====== Alıntılanan Bölüm ======

Mlliyet Milliyet Blog Milliyet Blog
 
Facebook Connect
Blog Kategorileri
 

04 Nisan '10

 
Kategori
İnançlar
 

Kaderimizle İlgili

Kaderimizle İlgili
 

İnancımız gereği henüz biz doğmadan evvel yazılan KADERİMİZİ değiştirebilmek elimizde mi?

Bazen isyanlarda olunca, gayret ederiz bir nebze değiştirmeye...Ama ne kadar, ne mümkün?

Değiştirmek istediğimiz yazgı, tekil ve irade kapsamındaysa bu mümkündür. Meselâ, kötü bir alışkanlığı bırakmak gibi...

Ama iradenin dışında gelişen, kişilerden kaynaklanmayan bir yazgıyı değiştirmeye kalkmak mümkün değildir, meselâ, doğal afetler, vs...

Onun dıışında, yaradanın bizler için yazdığı "KADER" yaşam denilen ömür sahnesinde sahnelecek, bizler de o büyük oyunun figüranları olarak rolümüzü kusursuz oynayacağız., bu böyle gelmiştir, böyle devam edecektir...

Buna "teslimiyetçilik" diyebilir miyiz? istersek demiyelim, fark eden bir şey de yoktur zaten...

Kortların efsane oyuncusu ve Wimbledon şampiyonu Arthur Ashe, amansız bir hastalıktan ölmek üzereydi. Bu zamanda hayranlarından moral aşılayıcı, şifalar dileyen sayısız mektuplar almaktaydı.

Gelen mektuplardan bir tanesi tenis oyunsusunu çok etkilemişti. Mektup özetle şöyle diyordu:

"Tanrı, neden böylesi kötü bir hastalık için seni seçti?"

Arthur Ashe, mektuba insanı çok düşündüren şu cevabı verdi:

"Tüm dünyada 50 milyon çocuk tenis oynamaya başlar.

Bunlardan yaklaşık 5 milyon tanesi, tenis oynamayı öğrenir.

Sonrasında yine bunların içinden sadece 500.000 tanesi profesyonel olabilir.

======

§ İş Emri 1:
Aşağıdaki ifadeler kader üzerine yazıyla uyuşuyor mu? Her biri için evet ya da hayır deyin ve kararı belirleyen sözleri yazıdan birebir alıntılayın.
(a) Kötü bir alışkanlığı bırakmak, değiştirilebilecek bir yazgıya örnek olarak verilir.
(b) Doğal afetler gibi iradenin dışında gelişen bir yazgıyı değiştirmek mümkündür.
(c) Arthur Ashe'e göre tenis oynamaya başlayan 50 milyon çocuktan yaklaşık 5 milyonu tenis oynamayı öğrenir.
§ İş Emri 2: Kader üzerine yazıyı, gösterilen son cümlenin ardından sürdürün.

====== Veri Kesiti ======

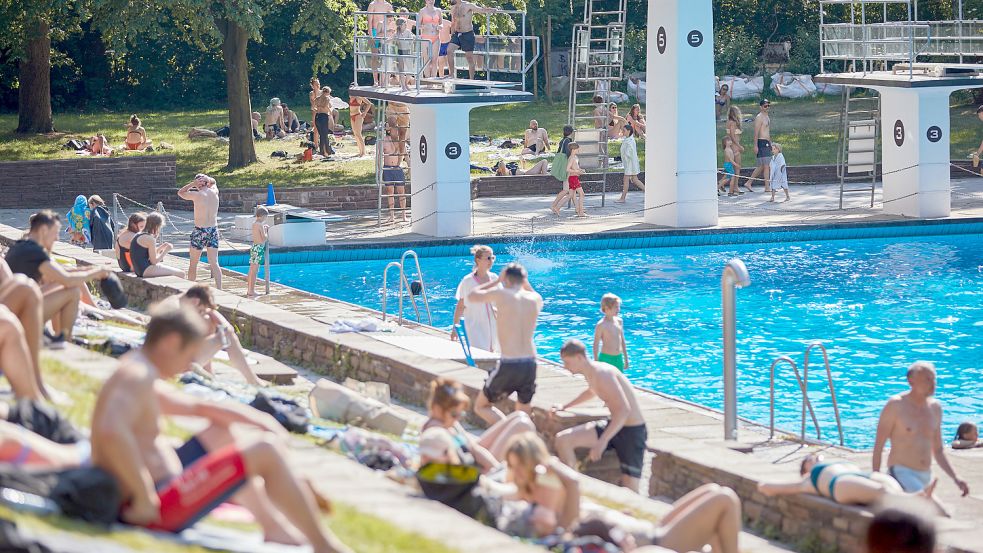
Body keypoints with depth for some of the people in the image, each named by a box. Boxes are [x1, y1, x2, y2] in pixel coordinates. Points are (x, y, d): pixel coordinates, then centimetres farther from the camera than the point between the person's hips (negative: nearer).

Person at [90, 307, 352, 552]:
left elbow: (197, 407, 26)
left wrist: (258, 420, 13)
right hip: (156, 509, -11)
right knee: (266, 451, -9)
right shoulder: (138, 376, -18)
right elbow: (111, 431, -37)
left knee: (220, 431, 27)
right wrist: (145, 499, -31)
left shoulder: (140, 377, 15)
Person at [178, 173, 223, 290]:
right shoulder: (214, 193, 1)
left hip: (200, 231, -4)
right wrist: (207, 179, 3)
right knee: (214, 263, 3)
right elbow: (213, 182, 25)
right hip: (213, 230, 4)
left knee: (193, 263, 10)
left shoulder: (197, 195, -11)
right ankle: (219, 289, -5)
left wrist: (193, 184, -1)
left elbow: (180, 193, 6)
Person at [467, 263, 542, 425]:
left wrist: (497, 280, 17)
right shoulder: (536, 299, 6)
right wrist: (526, 283, 24)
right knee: (523, 415, 19)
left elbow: (472, 296, 11)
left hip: (508, 365, -5)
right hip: (530, 364, 5)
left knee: (481, 407, 11)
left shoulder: (501, 294, -6)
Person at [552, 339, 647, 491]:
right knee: (563, 440, -7)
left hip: (632, 431, -8)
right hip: (613, 425, 8)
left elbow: (624, 410, -33)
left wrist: (602, 442, -38)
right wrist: (565, 406, 37)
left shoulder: (602, 373, -24)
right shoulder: (590, 373, 6)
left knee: (630, 490, -15)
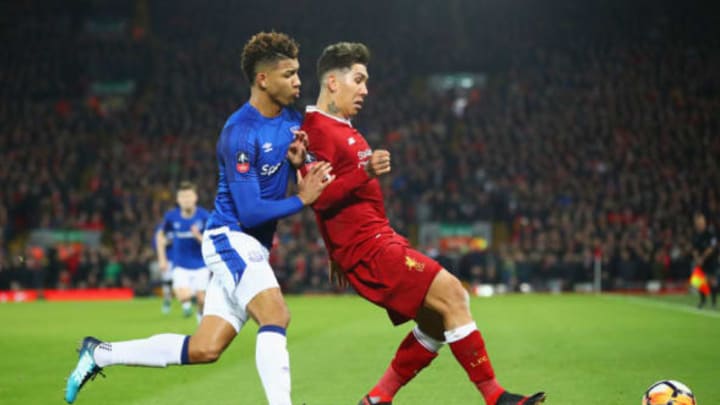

======

§ Yanıtınız 1:
(a) Evet: "Değiştirmek istediğimiz yazgı, tekil ve irade kapsamındaysa bu mümkündür. Meselâ, kötü bir alışkanlığı bırakmak gibi..."
(b) Hayır: "Ama iradenin dışında gelişen, kişilerden kaynaklanmayan bir yazgıyı değiştirmeye kalkmak mümkün değildir, meselâ, doğal afetler, vs..."
(c) Evet: "Tüm dünyada 50 milyon çocuk tenis oynamaya başlar." ve "Bunlardan yaklaşık 5 milyon tanesi, tenis oynamayı öğrenir."

§ Yanıtınız 2:
Profesyonel olanlardan yaklaşık olarak 50.000 tanesi yarışmalara girebilir.

Bu yarışmacıların içinden yaklaşık olarak 5.000 tanesi büyük turnuvalara katılabilir.

Büyük turnuva oynayanlardan yaklaşık 50 tanesi Wimbledon'a kadar gelir ve oynayabilir.

Wimbledon'da oynayanlardan yaklaşık 4 tanesi yarı final oynayabilir.

Elimde şampiyonluk kupasını tutarken Tanrı'ya "NEDEN BEN?" diye hiç sormadım.

Bugün sancı çekerken, Tanrı'ya "NEDEN BEN " mi demeliyim?

Bu sözleri şu güzel satırlarla noktalıyor:

MUTLULUK İNSANI HUZURLU YAPAR.

ZORLUKLAR İNSANI GÜÇLÜ YAPAR.

BAŞARI, İNSANI IŞILDATIR.

YENİLGİ, İNSANI ALÇAK GÖNÜLLÜ YAPAR.

HÜZÜN İSE İNSANI, İNSAN YAPAR.

AMA SADECE, TANRI YOLUMUZA DEVAM ETMEMİZİ SAĞLAR.

TANRIYA ASLA "NEDEN BEN?" DİYE SORMAYIN. YAZGINIZ NE İSE, O OLACAKTIR.

O'NUN KENDİNE HAS USULLERİ VARDIR. HERŞEY SİZİN İYİLİĞİNİZ İÇİNDİR.

İNANCINIZI ASLA YİTİRMEYİNİZ.

Arthur Ashe 1990 yılında öldü...

Ama bize hayatımıza yön verecek mahiyette, yukarıdaki sözleri kaldı.

Şimdi tevekkül sahibi bizler de Yaradanın yarattıkları için çizdiği kader yolunda sessiz, sakin, ve isyankar olmadan yolumuza devam etmek zorundayız., buna mecburuz.

Aksini yapabilmek mümkün mü?

Selam  ve  sevgilerle.....

Yurdagül Alkan.

 

 
Toplam blog
: 344
: 1671
Kayıt tarihi
: 09.04.09
 
 

Özel bir finans kuruluşundan emekliyim. Hayatın her aşamasını acısıyla tatlısıyla yaşamış biri ol..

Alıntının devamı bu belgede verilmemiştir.